Shrink, which includes inventory loss for all kinds of reasons, including theft, damage and bookkeeping errors, has been a hot topic in recent years, despite the fact that, according to research from the National Retail Federation, there has been remarkable consistency in shrink rates industrywide. The group this year ended its annual shrink report.
Several retailers, including Dollar General, have highlighted their shrink problems in recent years, however. As recently as May, Dollar General CEO Todd Vasos called shrink “the most significant headwind in our business,” and Dilts said Thursday that “shrink rates as a percentage of sales continue to be higher than we would like to see in our stores.”
But the downturn in shrink bested the retailer’s expectations, she also said.
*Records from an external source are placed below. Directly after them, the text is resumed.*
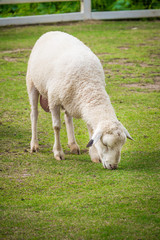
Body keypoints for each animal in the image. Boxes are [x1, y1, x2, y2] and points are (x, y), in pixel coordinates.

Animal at [26, 31, 133, 170]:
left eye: (121, 145)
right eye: (105, 144)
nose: (113, 166)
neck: (89, 84)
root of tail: (52, 31)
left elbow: (91, 130)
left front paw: (94, 155)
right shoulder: (54, 100)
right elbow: (56, 127)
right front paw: (58, 153)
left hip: (69, 99)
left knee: (68, 118)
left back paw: (73, 145)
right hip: (32, 83)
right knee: (34, 114)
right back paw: (34, 144)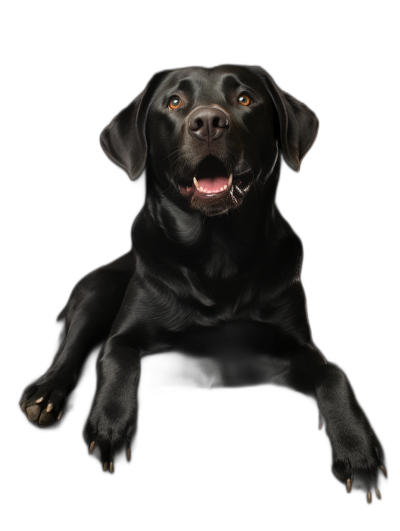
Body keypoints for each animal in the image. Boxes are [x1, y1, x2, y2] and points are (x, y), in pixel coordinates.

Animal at [20, 66, 386, 502]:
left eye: (245, 99)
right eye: (175, 102)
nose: (209, 122)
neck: (217, 258)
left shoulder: (296, 351)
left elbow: (333, 372)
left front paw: (357, 450)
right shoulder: (127, 337)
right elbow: (117, 357)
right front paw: (108, 424)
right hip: (98, 292)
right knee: (69, 352)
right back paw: (46, 396)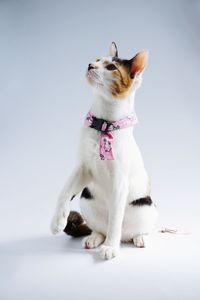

“We are making progress as we work to get closer to pre-pandemic levels, and believe our actions are having a positive impact,” she said.
She didn’t specify which actions those are, but the company this year decided to drastically reduce self-checkout in its effort to combat shrink. In the fourth quarter and throughout next year, improvements in shrink should be a tailwind for the retailer’s results, including as a “big contributor to gross margin,” she said.
“Shrink is really a continuous improvement journey,” Dilts said. “Just as a reminder, because of the long tail, it does take a full year for us to get the full impact of any actions that we take to show up in the financial statements, just because, as we take inventory through the year, that's when we'll get the benefit of that.”